There is a quote from Alok Vaid-Menon who explains that “[they were not] born in the wrong body, [they were] born in the wrong world.” This quote has always resonated with me as I’ve tried to come to understand my feelings towards my body. Alok draws attention to a toxic gender status quo and encourages us to move beyond a “Western colonial system that’s invested in categorizing everything about us.” I’ve realized since writing “Desolate Lands” that I don’t necessarily feel like a “prisoner in my own vessel” but rather lost in an ocean of stereotypes and false assumptions about my body and how this supposedly defines who I am or how I traverse the world.

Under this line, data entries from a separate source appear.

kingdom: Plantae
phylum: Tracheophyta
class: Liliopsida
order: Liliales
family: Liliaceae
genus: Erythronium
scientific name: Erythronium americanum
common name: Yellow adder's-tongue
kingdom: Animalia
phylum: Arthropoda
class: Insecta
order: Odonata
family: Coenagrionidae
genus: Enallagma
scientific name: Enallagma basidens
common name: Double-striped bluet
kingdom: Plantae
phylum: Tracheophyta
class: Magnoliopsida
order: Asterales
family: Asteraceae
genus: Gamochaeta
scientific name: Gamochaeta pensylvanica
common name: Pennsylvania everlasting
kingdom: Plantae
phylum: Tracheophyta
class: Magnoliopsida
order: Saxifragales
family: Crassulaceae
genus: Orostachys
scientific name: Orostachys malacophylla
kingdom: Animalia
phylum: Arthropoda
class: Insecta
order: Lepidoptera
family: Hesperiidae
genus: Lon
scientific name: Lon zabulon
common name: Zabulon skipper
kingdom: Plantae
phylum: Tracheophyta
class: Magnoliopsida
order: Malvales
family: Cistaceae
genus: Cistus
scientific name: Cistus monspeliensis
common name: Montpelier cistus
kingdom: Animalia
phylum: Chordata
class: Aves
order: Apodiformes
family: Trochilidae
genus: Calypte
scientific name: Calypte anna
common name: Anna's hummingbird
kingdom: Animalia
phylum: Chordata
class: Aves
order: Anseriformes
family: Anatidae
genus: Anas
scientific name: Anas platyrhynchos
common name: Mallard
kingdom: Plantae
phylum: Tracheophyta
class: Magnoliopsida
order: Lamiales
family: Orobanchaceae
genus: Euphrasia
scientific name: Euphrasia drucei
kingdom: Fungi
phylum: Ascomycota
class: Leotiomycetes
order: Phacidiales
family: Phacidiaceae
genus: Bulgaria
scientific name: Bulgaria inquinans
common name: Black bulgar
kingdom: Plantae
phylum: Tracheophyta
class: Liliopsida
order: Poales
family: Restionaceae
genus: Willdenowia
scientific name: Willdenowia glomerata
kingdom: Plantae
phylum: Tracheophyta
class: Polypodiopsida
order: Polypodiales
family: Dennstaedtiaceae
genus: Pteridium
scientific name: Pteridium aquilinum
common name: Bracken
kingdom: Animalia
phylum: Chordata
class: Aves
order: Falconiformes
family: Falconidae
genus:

There is no monolithic trans narrative, and we all have unique relationships with our bodies. I agree with Janet Mock when she explains that the “trapped in the wrong body” narrative can inevitably function to “place [us] in the role of victim, and to those who take mainstream media depictions as truth [we are] seen as a human to be pitied because [we are] someone who needs to be saved, rather than a self-determined [human] with agency and choice and the ability to define who [we are] in this society and who [we] will become in spite of it.”
coiling around me,
bursting from the earth
that is my own flesh.
A deep and hollow rumble,
the vibration in my chest,
that feels like an earthquake
rather than my own voice.
A tumultuous flood,
rushing water over barren soil,
intrusive thoughts and emotions
the deluge of my own uncertainty.
A prisoner in my own vessel,
exiled to these desolate lands,
a constant struggle to feel at home
in the caverns of my own soul.
This might all sound hopeless,
but our eyes tell a different story
of a limitless and expansive galaxy
that is our own to explore.
This can be an uncomfortable conversation topic, because masturbation and any sexual experience is considered taboo to discuss, but I’m all about smashing social norms, so let’s talk about it. Masturbation and sexual release are topics that I have had difficulty navigating as a transgender person, because the dominant discourse is that all transgender people hate their bodies and therefore avoid sexual stimulation and arousal. I want to emphasize that such a perspective is not accurate for many transgender people, and personally I do not experience any dysphoria in relation to sexual stimulation.
This has been strange for me to understand because I have fed into a discourse that says it’s impossible for me to enjoy sexuality with my current biological existence. I believed that it was inappropriate for me to enjoy masturbation and sexual release because of this ridiculous notion that all transgender people supposedly hate their bodies, and therefore I should feel shame about not hating mine. I had this absurd sense of guilt that was founded in nothing more than internalized cissexism and biological essentialism.
I realized how ridiculous that is, especially when one considers that many transgender people don’t feel any dysphoria towards their bodies at all, and have no desire to seek medical transition. I feel as though I had this inappropriate association of masculinity attached to my genitalia (see internalized cissexism above) which made it difficult for me to accept that it’s normal for me to enjoy masturbation and sexual release. Now that I’ve come to realize these issues, I want to emphasize that enjoying sexual release without dysphoria and regardless of our biological realities doesn’t make us any less valid as transgender people, and our experiences with arousal and pleasure are authentic.